#### TASK 1
Which three matters does the EU agenda article say foreign ministers will discuss or debate? List each one.
#### TASK 2
According to the EU agenda article, how many EU states are expected to sign up to deeper military integration?

#### DOCUMENT TEXT
+===+
Military cooperation and rule of law in Poland and Malta will top the EU agenda next week, as Europe also hosts global talks on climate change.

About 20 out of the 28 EU states are expected to sign up to deeper military integration in the margins of a foreign ministers' meeting in Brussels on Monday (13 November).

The scheme, called Permanent Structured Cooperation, which could see coalitions of the willing create joint rapid reaction forces or buy high-end military technology together, will be formally launched by EU leaders at a summit in December.

Foreign ministers will also discuss whether to build up an EU counter-propaganda cell that fights Russian disinformation in eastern Europe and the Western Balkans.

They will debate whether to go further on sanctions against Myanmar over its ethnic cleansing of the Rohingya Muslim minority and whether there is a real risk that the US could overturn the Iran nuclear non-proliferation deal.

The European Parliament, which meets in Strasbourg this week, will hold two debates on rule of law.

MEPs will vote on a resolution on Wednesday that is expected to say "the current situation in Poland represented a clear risk of a serious breach" of EU values, referring to the ruling PiS party's attempt to seize control of the country's courts.
+===+
#### DATASET ENTRIES
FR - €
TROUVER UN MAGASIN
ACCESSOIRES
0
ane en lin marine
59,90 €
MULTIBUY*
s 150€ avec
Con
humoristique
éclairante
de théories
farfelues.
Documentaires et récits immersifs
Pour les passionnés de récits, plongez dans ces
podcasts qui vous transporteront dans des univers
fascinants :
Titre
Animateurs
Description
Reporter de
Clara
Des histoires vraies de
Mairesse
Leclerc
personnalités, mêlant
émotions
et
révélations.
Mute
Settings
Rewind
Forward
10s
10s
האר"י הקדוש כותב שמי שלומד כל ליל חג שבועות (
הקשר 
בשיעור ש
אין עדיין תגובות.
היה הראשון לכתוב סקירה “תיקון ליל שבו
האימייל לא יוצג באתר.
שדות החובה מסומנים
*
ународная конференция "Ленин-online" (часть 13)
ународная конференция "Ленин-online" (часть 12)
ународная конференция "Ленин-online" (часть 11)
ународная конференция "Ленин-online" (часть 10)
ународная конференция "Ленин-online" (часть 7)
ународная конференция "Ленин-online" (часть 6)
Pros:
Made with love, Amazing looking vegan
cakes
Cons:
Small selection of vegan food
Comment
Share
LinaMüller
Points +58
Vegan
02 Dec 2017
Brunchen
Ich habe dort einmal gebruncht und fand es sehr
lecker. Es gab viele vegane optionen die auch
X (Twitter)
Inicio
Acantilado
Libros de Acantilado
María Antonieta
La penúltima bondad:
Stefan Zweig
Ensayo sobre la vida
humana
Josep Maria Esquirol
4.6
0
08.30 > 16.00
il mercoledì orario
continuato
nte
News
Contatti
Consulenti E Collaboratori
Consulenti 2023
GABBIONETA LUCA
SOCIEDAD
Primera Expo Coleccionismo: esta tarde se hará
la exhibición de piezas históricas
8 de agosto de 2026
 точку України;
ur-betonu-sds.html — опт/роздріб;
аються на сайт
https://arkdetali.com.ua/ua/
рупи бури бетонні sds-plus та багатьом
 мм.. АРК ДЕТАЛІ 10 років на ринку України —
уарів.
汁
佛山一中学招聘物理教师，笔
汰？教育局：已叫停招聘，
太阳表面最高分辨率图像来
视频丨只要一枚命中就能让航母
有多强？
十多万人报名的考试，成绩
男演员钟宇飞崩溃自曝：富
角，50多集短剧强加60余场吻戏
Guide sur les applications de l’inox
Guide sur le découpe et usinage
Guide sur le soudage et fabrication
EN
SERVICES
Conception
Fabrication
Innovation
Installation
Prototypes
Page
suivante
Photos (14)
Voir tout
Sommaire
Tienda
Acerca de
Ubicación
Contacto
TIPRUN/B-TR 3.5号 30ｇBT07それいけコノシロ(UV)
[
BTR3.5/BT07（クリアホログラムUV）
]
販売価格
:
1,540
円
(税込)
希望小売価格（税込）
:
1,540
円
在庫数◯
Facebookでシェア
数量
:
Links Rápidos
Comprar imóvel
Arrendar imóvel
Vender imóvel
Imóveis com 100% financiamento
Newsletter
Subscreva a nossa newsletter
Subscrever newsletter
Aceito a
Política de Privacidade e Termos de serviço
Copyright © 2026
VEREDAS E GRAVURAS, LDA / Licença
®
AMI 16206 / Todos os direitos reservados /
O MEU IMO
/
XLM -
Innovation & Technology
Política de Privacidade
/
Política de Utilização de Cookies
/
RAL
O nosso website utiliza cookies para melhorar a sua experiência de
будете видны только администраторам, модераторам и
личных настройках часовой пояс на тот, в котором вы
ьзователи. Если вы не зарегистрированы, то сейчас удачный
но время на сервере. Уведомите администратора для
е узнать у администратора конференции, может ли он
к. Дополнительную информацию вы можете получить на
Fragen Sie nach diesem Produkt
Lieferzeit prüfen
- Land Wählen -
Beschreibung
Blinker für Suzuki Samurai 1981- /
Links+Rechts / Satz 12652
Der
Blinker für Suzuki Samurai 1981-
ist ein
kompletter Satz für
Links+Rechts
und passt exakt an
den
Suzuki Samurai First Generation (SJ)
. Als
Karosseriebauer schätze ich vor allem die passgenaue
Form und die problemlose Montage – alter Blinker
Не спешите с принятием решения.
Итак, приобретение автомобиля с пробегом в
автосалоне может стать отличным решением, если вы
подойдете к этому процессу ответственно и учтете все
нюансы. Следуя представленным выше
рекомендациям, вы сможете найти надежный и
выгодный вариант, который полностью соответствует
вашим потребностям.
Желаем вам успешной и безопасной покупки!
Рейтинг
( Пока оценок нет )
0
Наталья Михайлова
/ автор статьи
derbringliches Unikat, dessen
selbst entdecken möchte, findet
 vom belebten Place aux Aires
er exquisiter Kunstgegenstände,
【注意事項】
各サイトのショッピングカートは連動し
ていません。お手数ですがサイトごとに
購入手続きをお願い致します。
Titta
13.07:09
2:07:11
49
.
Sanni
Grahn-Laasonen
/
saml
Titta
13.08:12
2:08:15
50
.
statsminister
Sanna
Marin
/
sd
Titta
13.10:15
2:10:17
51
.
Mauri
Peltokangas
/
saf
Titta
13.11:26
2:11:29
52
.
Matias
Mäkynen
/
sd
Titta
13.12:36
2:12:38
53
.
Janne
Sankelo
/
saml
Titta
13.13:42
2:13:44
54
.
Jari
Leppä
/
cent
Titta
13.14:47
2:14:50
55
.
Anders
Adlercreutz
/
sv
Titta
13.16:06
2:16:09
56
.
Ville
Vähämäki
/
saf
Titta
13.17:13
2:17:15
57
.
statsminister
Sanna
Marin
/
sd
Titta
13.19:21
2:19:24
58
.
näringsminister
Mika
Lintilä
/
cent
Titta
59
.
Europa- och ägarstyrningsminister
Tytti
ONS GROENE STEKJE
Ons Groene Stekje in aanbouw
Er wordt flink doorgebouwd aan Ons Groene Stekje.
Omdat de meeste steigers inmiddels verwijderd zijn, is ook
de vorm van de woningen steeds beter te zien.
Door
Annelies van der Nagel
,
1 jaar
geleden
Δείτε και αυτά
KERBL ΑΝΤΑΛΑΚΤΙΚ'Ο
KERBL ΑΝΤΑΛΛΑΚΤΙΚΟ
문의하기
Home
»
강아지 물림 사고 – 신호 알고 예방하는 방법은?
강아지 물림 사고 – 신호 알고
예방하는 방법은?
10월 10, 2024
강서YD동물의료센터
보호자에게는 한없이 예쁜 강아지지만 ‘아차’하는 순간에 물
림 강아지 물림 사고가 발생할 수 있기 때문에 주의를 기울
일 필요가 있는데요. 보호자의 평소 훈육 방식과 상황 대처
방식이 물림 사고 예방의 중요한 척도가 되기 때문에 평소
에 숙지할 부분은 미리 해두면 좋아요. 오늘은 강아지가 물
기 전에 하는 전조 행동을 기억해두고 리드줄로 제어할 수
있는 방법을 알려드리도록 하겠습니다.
+===+
#### ANSWER AREA 1
- Whether to build up an EU counter-propaganda cell that fights Russian disinformation in eastern Europe and the Western Balkans
- Whether to go further on sanctions against Myanmar over its ethnic cleansing of the Rohingya Muslim minority
- Whether there is a real risk that the US could overturn the Iran nuclear non-proliferation deal

#### ANSWER AREA 2
About 20 of the 28 EU states.